Start of Text for analysis
It’s been about three months since I broke into Magento for my first project here at Synapse Studios so I thought I’d give my impression on the shopping cart tool having gotten to know it a bit better.

Obviously a free, full-featured, shopping cart and e-commerce solution is great concept. I mean, really, one can’t bitch too much about something that is free (notwithstanding, say, venereal diseases or OScommerce…) Magento’s feature list is comprehensive: coupons, specials, multiple checkout and shipping options, tiered pricing, layered navigation, etc. Unfortunately, when you are neck-deep into anything, you get a better sense of the minor and major flaws lurking just under the rosy surface. Take a look after the jump at some of its more vexing problems.

  1. By far, the most annoying thing about Magento is its complexity. If the default installation suits your needs, then Magento is perfect. However, if you need to modify anything (and I mean pretty well anything) like adding new functionality (modules), changing the layout, or creating a custom results (any type of result: users, products, etc) page, then you can expect to spend many, many, many hours digging through the code and fighting the schema. The XML layout method is confusing as hell and custom module creation is, well, good luck.
  2. The EAV data model is great. It’s fast and makes sense when you have many, many possible attributes to assign to a specific object. However, trying to make database-level changes to all or a subset of products is quite a pain in the ass. This is not so much a knock on Magento since the model does make sense given the options to add arbitrary attributes and such. I suppose this goes back to Magento’s lack of a well-documented database schema (or decent documentation in general).
  3. Performance is horrible. Changing a single attribute to a product in the backend takes an average of about a minute to perform, on an otherwise responsive server. AJAX or not, that is entirely unacceptable. The frontend, despite being cached, is not all that much better. I mean, yeah, you’re talking about a lot of features here but at the expense of performance to an annoying degree. The latest version is supposed to address certain performance issues, so we’ll keep you posted if that situation changes.
  4. Why slack on viewing images? When viewing a product with multiple images, why the hell does the image open a new popup window? They’ve built an entire application utilizing AJAX but they can’t implement a simple image swapping feature for product details?
  5. While on the topic of images, since Magento’s product entry method requires that you enter each product type as a different simple product, why doesn’t the parent configurable product inherit its child images? For instance, if you had a shirt in three different colors, you might think that by entering the red shirt image in the red shirt simple product that it would automatically show when viewing the parent configurable product. NO! Instead, you have to add all three color shirt images into the parent configurable product. Seems like a serious break of the inventory/product entry methodology that Magento flaunts.

Still, aside from a seriously steep learning curve, lack of meaningful image features, and poor performance, Magento is a very decent product. Again, for free, you really can’t beat it. And it’s leaps and bounds ahead of OScommerce. We’ve just found it to be a very heavy solution to a complex problem. That’s not always a bad thing, but certain problems can make working with it to customize it rather a nightmare.
End of Text for analysis
Start of The data
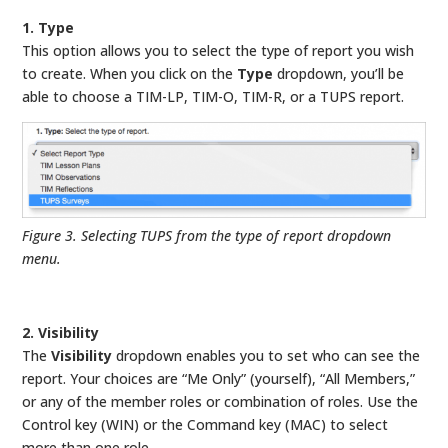
1. Type
This option allows you to select the type of report you wish
to create. When you click on the
Type
dropdown, you’ll be
able to choose a TIM-LP, TIM-O, TIM-R, or a TUPS report.
Figure 3. Selecting TUPS from the type of report dropdown
menu.
2. Visibility
The
Visibility
dropdown enables you to set who can see the
report. Your choices are “Me Only” (yourself), “All Members,”
or any of the member roles or combination of roles. Use the
Control key (WIN) or the Command key (MAC) to select
more than one role.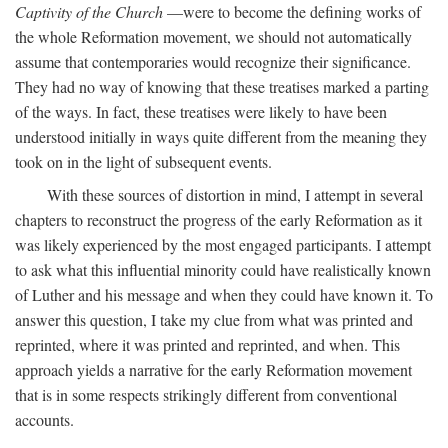
Captivity of the Church
—were to become the defining works of
the whole Reformation movement, we should not automatically
assume that contemporaries would recognize their significance.
They had no way of knowing that these treatises marked a parting
of the ways. In fact, these treatises were likely to have been
understood initially in ways quite different from the meaning they
took on in the light of subsequent events.
With these sources of distortion in mind, I attempt in several
chapters to reconstruct the progress of the early Reformation as it
was likely experienced by the most engaged participants. I attempt
to ask what this influential minority could have realistically known
of Luther and his message and when they could have known it. To
answer this question, I take my clue from what was printed and
reprinted, where it was printed and reprinted, and when. This
approach yields a narrative for the early Reformation movement
that is in some respects strikingly different from conventional
accounts.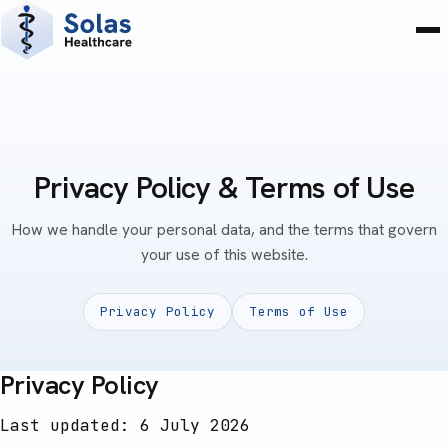
Privacy Policy & Terms of Use
How we handle your personal data, and the terms that govern
your use of this website.
Privacy Policy
Terms of Use
Privacy Policy
Last updated: 6 July 2026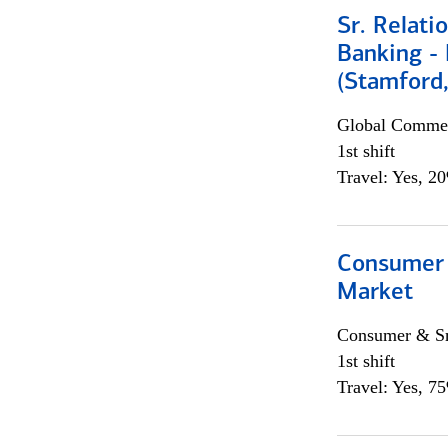
Sr. Relat
Banking - 
(Stamford
Global Commer
1st shift
Travel: Yes, 2
Consumer 
Market
Consumer & Sm
1st shift
Travel: Yes, 7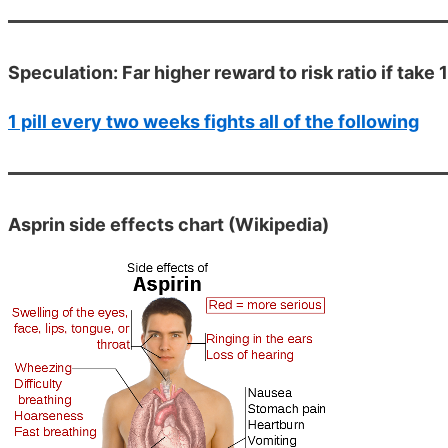
Speculation: Far higher reward to risk ratio if take 
1 pill every two weeks fights all of the following
Asprin side effects chart (Wikipedia)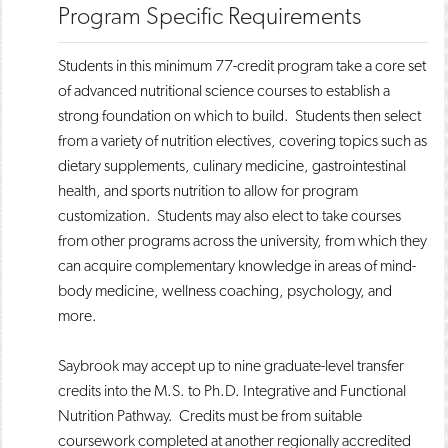
Program Specific Requirements
​​Students in this minimum 77-credit program take a core set
of advanced nutritional science courses to establish a
strong foundation on which to build. Students then select
from a variety of nutrition electives, covering topics such as
dietary supplements, culinary medicine, gastrointestinal
health, and sports nutrition to allow for program
customization. Students may also elect to take courses
from other programs across the university, from which they
can acquire complementary knowledge in areas of mind-
body medicine, wellness coaching, psychology, and
more.
Saybrook may accept up to nine graduate-level transfer
credits into the M.S. to Ph.D. Integrative and Functional
Nutrition Pathway. Credits must be from suitable
coursework completed at another regionally accredited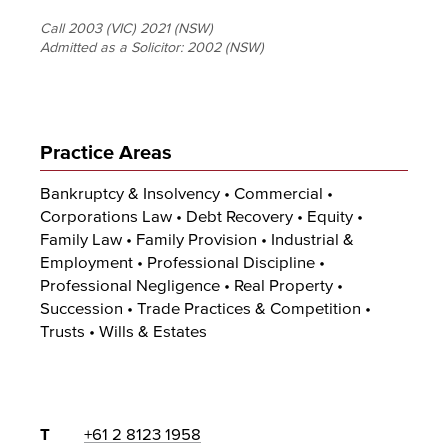
Call 2003 (VIC) 2021 (NSW)
Admitted as a Solicitor:
2002 (NSW)
Practice Areas
Bankruptcy & Insolvency • Commercial •
Corporations Law • Debt Recovery • Equity •
Family Law • Family Provision • Industrial &
Employment • Professional Discipline •
Professional Negligence • Real Property •
Succession • Trade Practices & Competition •
Trusts • Wills & Estates
T
+61 2 8123 1958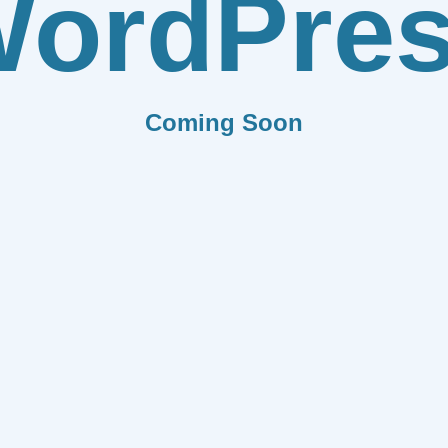
ordPre
Coming Soon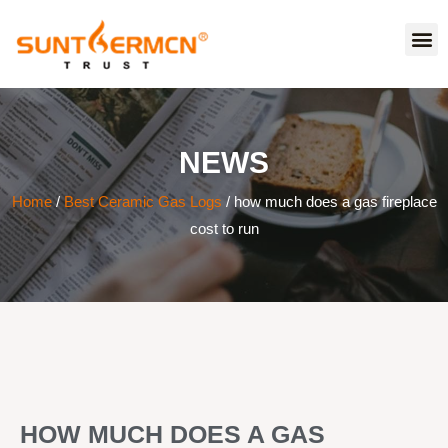
NEWS
Home
/
Best Ceramic Gas Logs
/ how much does a gas fireplace
cost to run
HOW MUCH DOES A GAS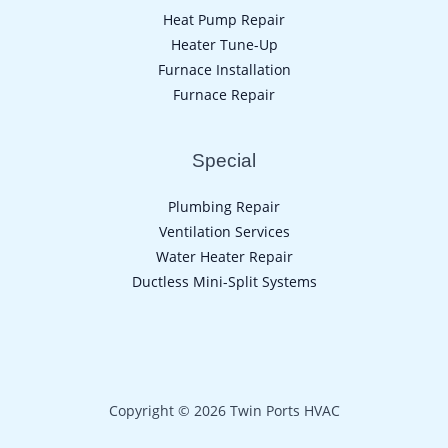
Heat Pump Repair
Heater Tune-Up
Furnace Installation
Furnace Repair
Special
Plumbing Repair
Ventilation Services
Water Heater Repair
Ductless Mini-Split Systems
Copyright © 2026 Twin Ports HVAC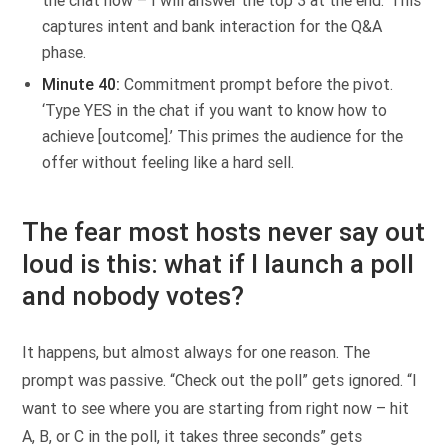
the chat now – I will answer the top 3 at the end.’ This
captures intent and bank interaction for the Q&A
phase.
Minute 40:
Commitment prompt before the pivot.
‘Type YES in the chat if you want to know how to
achieve [outcome].’ This primes the audience for the
offer without feeling like a hard sell.
The fear most hosts never say out
loud is this: what if I launch a poll
and nobody votes?
It happens, but almost always for one reason. The
prompt was passive. “Check out the poll” gets ignored. “I
want to see where you are starting from right now – hit
A, B, or C in the poll, it takes three seconds” gets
End of The data
_Required action:_
From the Magento review, return everything from "4. Why slack" down to "that Magento flaunts.", copied word for word.

_Your response:_
4. Why slack on viewing images? When viewing a product with multiple images, why the hell does the image open a new popup window? They’ve built an entire application utilizing AJAX but they can’t implement a simple image swapping feature for product details?
  5. While on the topic of images, since Magento’s product entry method requires that you enter each product type as a different simple product, why doesn’t the parent configurable product inherit its child images? For instance, if you had a shirt in three different colors, you might think that by entering the red shirt image in the red shirt simple product that it would automatically show when viewing the parent configurable product. NO! Instead, you have to add all three color shirt images into the parent configurable product. Seems like a serious break of the inventory/product entry methodology that Magento flaunts.